Under the government's position, the late-July phase of the refund portal that covers finally-liquidated entries will process only for importers who have already sued. By recent count, about 4,000 importers have. Everyone else may wait indefinitely — and possibly never collect — on their oldest entries.
The clock is the part operators can act on. The trade court's jurisdiction carries a two-year limit. For the earliest IEEPA cargo, entered in early 2025, that window starts closing in early 2027. An importer who waits to see how the appeal resolves can lose the right to file before the appeal is even decided.
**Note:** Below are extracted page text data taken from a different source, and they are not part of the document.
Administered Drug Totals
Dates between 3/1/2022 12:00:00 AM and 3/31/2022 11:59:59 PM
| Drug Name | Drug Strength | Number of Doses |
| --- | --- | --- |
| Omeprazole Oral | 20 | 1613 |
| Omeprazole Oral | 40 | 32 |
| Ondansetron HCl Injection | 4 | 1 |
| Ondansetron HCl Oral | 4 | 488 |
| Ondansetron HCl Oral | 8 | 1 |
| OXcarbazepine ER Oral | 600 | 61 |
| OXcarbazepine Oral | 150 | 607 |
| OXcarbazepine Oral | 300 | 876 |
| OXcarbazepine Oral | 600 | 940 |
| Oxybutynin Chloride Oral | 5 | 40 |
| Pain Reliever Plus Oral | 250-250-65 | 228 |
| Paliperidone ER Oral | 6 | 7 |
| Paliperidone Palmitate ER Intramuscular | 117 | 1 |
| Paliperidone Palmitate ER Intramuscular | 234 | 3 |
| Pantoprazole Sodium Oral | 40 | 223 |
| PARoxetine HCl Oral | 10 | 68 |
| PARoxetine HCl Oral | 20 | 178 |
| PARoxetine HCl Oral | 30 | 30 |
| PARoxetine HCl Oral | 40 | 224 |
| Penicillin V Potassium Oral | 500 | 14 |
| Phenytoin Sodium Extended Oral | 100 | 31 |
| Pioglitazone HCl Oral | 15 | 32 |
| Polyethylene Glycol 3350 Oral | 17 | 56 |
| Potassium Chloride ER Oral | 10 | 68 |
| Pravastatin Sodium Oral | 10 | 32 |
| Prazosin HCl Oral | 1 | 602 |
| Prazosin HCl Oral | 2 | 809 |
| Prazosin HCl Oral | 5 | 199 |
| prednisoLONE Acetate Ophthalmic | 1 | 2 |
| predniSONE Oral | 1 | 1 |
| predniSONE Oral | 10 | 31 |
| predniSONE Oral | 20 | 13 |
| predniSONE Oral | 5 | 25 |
This lands unevenly in the Inland Empire for a specific structural reason: the refund flows only to the importer of record on each entry, and in a region where third-party logistics firms and warehouse operators clear cargo for clients, the IE company on the customs paperwork is often the one holding the claim — and the one facing the deadline. CBRE ranked the Inland Empire first in the nation for large industrial leases last year, with third-party logistics firms its most active occupier class. How many of those firms have early-2025 entries sliding toward finality is not a number anyone publishes. The exposure is real; its size in the IE is unmeasured.
The practical read for any IE business that paid the tariffs: pull your entry liquidation dates, find out which sit past the 80-day line, and weigh the value of those entries against the cost of a protective filing — before the calendar, not the appeal, makes the decision.